→ Given passage:
* START *
Iran’s Parliament Passes Bill to Raise Wages of Armed Forces, Police Personnel

By Kayhan Life Staff

The Majlis (Iranian Parliament) has passed an amendment to the government’s 2022-23 budget bill, increasing the salaries of police and armed forces personnel by 20 percent, the Islamic Republic News Agency (IRNA) reported on Oct. 30.

Of the 245 Majlis deputies, 164 voted in favor of the bill and 29 against, and another 15 abstained, the report added. The measure is part of a broader amendment to the government’s budget bill on adjusting the salaries of government and armed forces personnel and retirees.



FILE PHOTO: Iranian MPs wearing the outfit of the IRGC in the Majles. source: Kayhan London

Masked members of the Basij militia march during a military parade to mark Basij week in front of the former U.S. embassy in Tehran.


The salary increase for the members of police and security forces coincides with the ongoing nationwide protests sparked by the death of Mahsa (Zhina) Amini, a 22-year-old woman, who died while in the custody of the morality police on Sept. 16 in Tehran.

Protesters continue to pour into the streets of Iranian cities and towns despite the brutal crackdown by the riot police, plainclothes Basij (voluntary militias), and security forces.
* END *
→ Exercise set:
1. Using the article on Iran's wage bill, answer each of these:
(a) By what percentage does the amendment raise police and armed forces salaries?
(b) How many deputies voted against the bill?
(c) On what date did Mahsa (Zhina) Amini die?
2. Summarize the article on Iran's wage bill in two sentences.
3. Write the next part of the article on Iran's wage bill, picking up after its last sentence.
The records after this point come from a separate source.

Data records
* START *
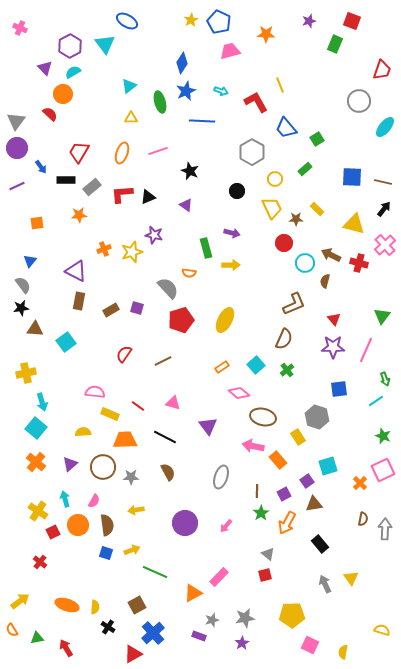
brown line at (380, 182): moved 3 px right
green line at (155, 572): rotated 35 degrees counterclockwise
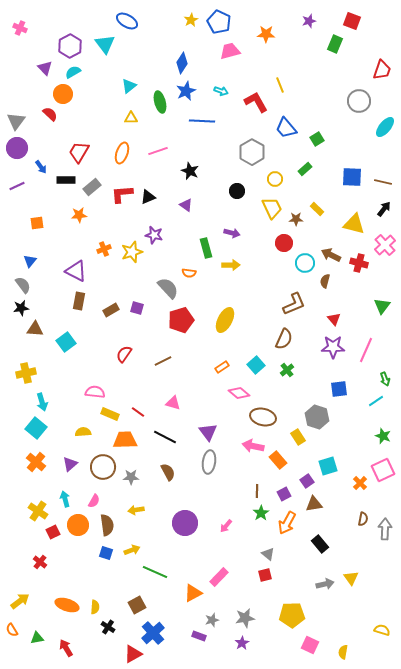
green triangle at (382, 316): moved 10 px up
red line at (138, 406): moved 6 px down
purple triangle at (208, 426): moved 6 px down
gray ellipse at (221, 477): moved 12 px left, 15 px up; rotated 10 degrees counterclockwise
gray arrow at (325, 584): rotated 102 degrees clockwise
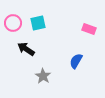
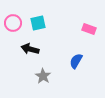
black arrow: moved 4 px right; rotated 18 degrees counterclockwise
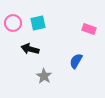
gray star: moved 1 px right
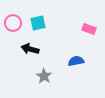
blue semicircle: rotated 49 degrees clockwise
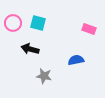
cyan square: rotated 28 degrees clockwise
blue semicircle: moved 1 px up
gray star: rotated 21 degrees counterclockwise
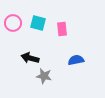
pink rectangle: moved 27 px left; rotated 64 degrees clockwise
black arrow: moved 9 px down
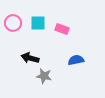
cyan square: rotated 14 degrees counterclockwise
pink rectangle: rotated 64 degrees counterclockwise
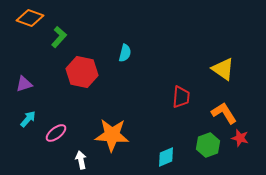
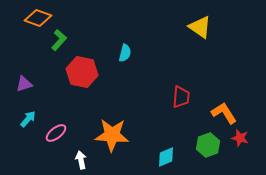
orange diamond: moved 8 px right
green L-shape: moved 3 px down
yellow triangle: moved 23 px left, 42 px up
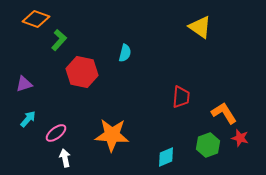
orange diamond: moved 2 px left, 1 px down
white arrow: moved 16 px left, 2 px up
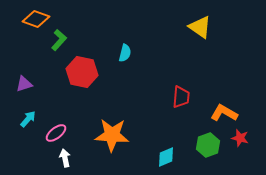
orange L-shape: rotated 28 degrees counterclockwise
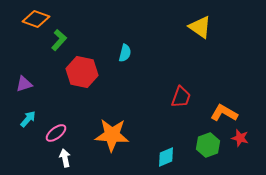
red trapezoid: rotated 15 degrees clockwise
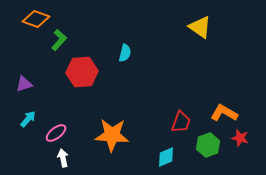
red hexagon: rotated 16 degrees counterclockwise
red trapezoid: moved 25 px down
white arrow: moved 2 px left
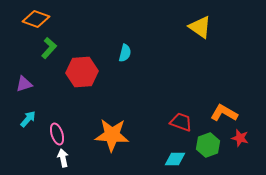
green L-shape: moved 10 px left, 8 px down
red trapezoid: rotated 90 degrees counterclockwise
pink ellipse: moved 1 px right, 1 px down; rotated 70 degrees counterclockwise
cyan diamond: moved 9 px right, 2 px down; rotated 25 degrees clockwise
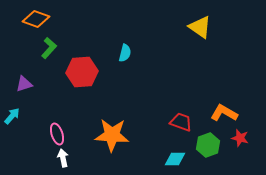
cyan arrow: moved 16 px left, 3 px up
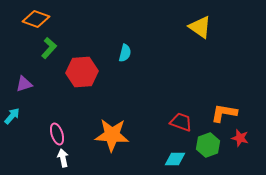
orange L-shape: rotated 20 degrees counterclockwise
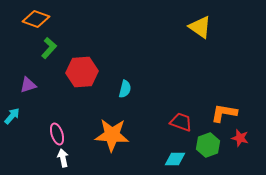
cyan semicircle: moved 36 px down
purple triangle: moved 4 px right, 1 px down
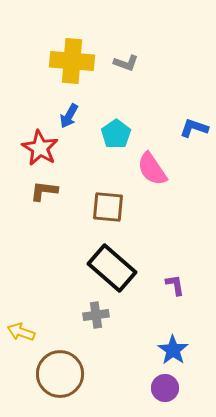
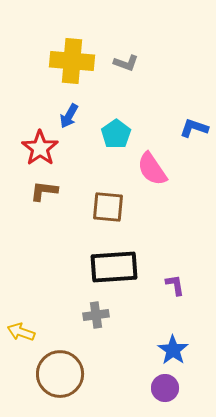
red star: rotated 6 degrees clockwise
black rectangle: moved 2 px right, 1 px up; rotated 45 degrees counterclockwise
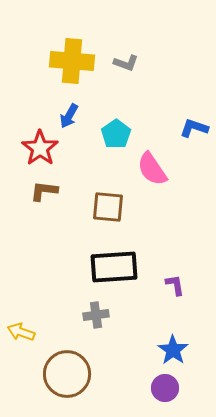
brown circle: moved 7 px right
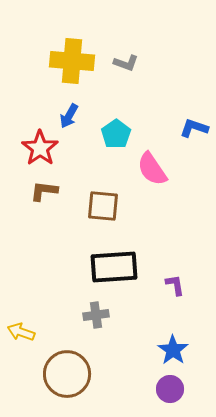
brown square: moved 5 px left, 1 px up
purple circle: moved 5 px right, 1 px down
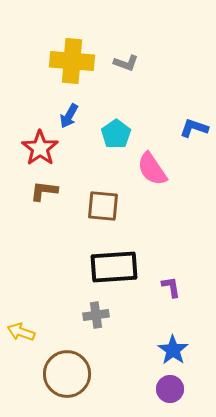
purple L-shape: moved 4 px left, 2 px down
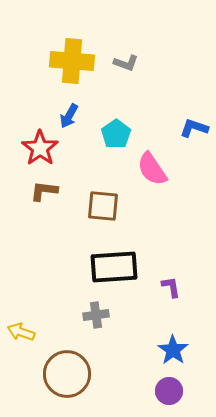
purple circle: moved 1 px left, 2 px down
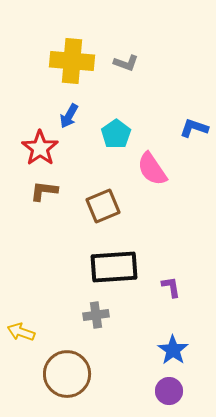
brown square: rotated 28 degrees counterclockwise
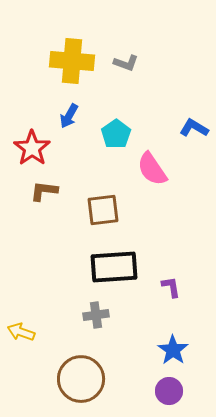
blue L-shape: rotated 12 degrees clockwise
red star: moved 8 px left
brown square: moved 4 px down; rotated 16 degrees clockwise
brown circle: moved 14 px right, 5 px down
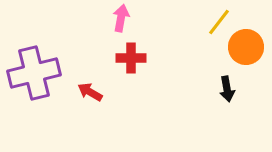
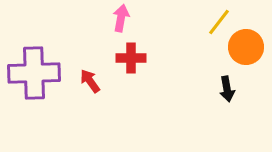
purple cross: rotated 12 degrees clockwise
red arrow: moved 11 px up; rotated 25 degrees clockwise
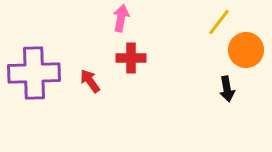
orange circle: moved 3 px down
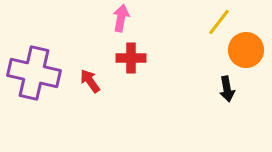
purple cross: rotated 15 degrees clockwise
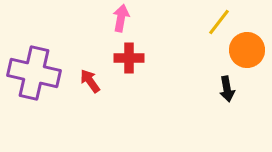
orange circle: moved 1 px right
red cross: moved 2 px left
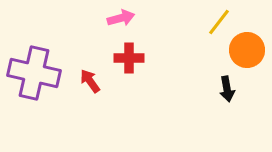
pink arrow: rotated 64 degrees clockwise
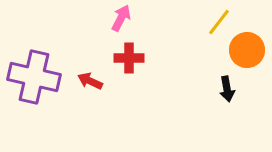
pink arrow: rotated 48 degrees counterclockwise
purple cross: moved 4 px down
red arrow: rotated 30 degrees counterclockwise
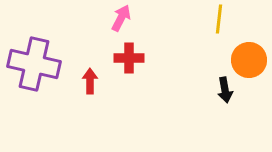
yellow line: moved 3 px up; rotated 32 degrees counterclockwise
orange circle: moved 2 px right, 10 px down
purple cross: moved 13 px up
red arrow: rotated 65 degrees clockwise
black arrow: moved 2 px left, 1 px down
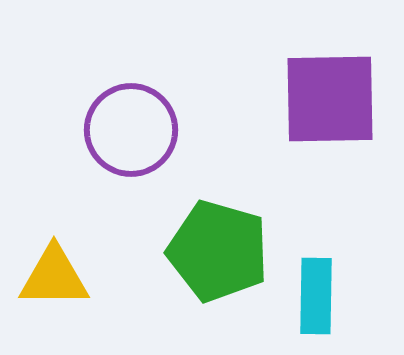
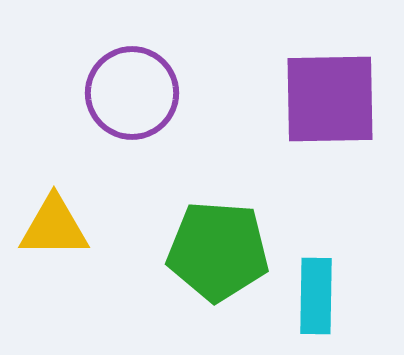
purple circle: moved 1 px right, 37 px up
green pentagon: rotated 12 degrees counterclockwise
yellow triangle: moved 50 px up
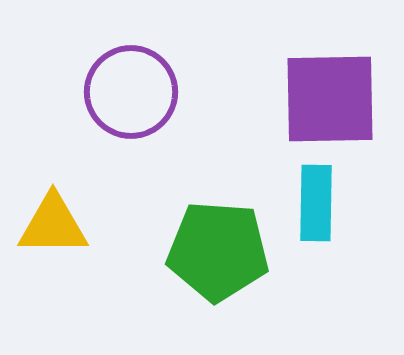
purple circle: moved 1 px left, 1 px up
yellow triangle: moved 1 px left, 2 px up
cyan rectangle: moved 93 px up
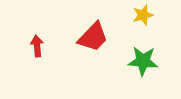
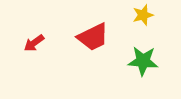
red trapezoid: rotated 20 degrees clockwise
red arrow: moved 3 px left, 3 px up; rotated 120 degrees counterclockwise
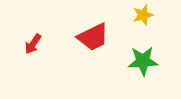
red arrow: moved 1 px left, 1 px down; rotated 20 degrees counterclockwise
green star: rotated 8 degrees counterclockwise
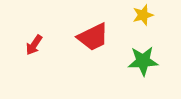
red arrow: moved 1 px right, 1 px down
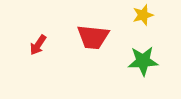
red trapezoid: rotated 32 degrees clockwise
red arrow: moved 4 px right
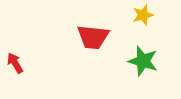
red arrow: moved 23 px left, 18 px down; rotated 115 degrees clockwise
green star: rotated 20 degrees clockwise
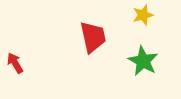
red trapezoid: rotated 108 degrees counterclockwise
green star: rotated 12 degrees clockwise
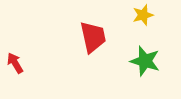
green star: moved 2 px right; rotated 12 degrees counterclockwise
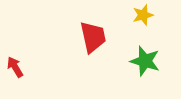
red arrow: moved 4 px down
* END *
→ Responses per task:
1.
(a) 20 percent
(b) 29
(c) Sept. 16

2. The Majlis passed an amendment to the government's 2022-23 budget bill that raises the salaries of police and armed forces personnel by 20 percent, with 164 deputies in favor, 29 against and 15 abstaining. The increase coincides with nationwide protests sparked by the death of Mahsa (Zhina) Amini in the custody of the morality police, which continue despite a brutal crackdown by riot police, the Basij and security forces.

3.
It is unusual for the Majlis to fast-track a bill on increasing the salaries of the police and security forces.

The bill’s sponsor, Ahmad Amirabadi-Farahani, a Majlis deputy representing the Qom electoral district, said the measure aimed at adjusting the salaries of the police and the armed forces in line with the country’s Civil Service Law.

“According to Clause 3 of Article 117 of the Civil Service Law, the salaries and benefits of the police and the armed forces personnel must be 20 percent more than those serving in the government and military,” Mr. Amirabadi-Farahani, a former IRGC officer, explained. “Their current salaries are much lower than those serving in the military. Therefore, the salaries of those protecting our borders must rightfully increase.”

Last week, Fariborz Karamizand, a former captain in the Iranian Law Enforcement Forces, published what appeared to be several pay slips of police personnel which showed the average monthly salaries deposited into their accounts to be below $200.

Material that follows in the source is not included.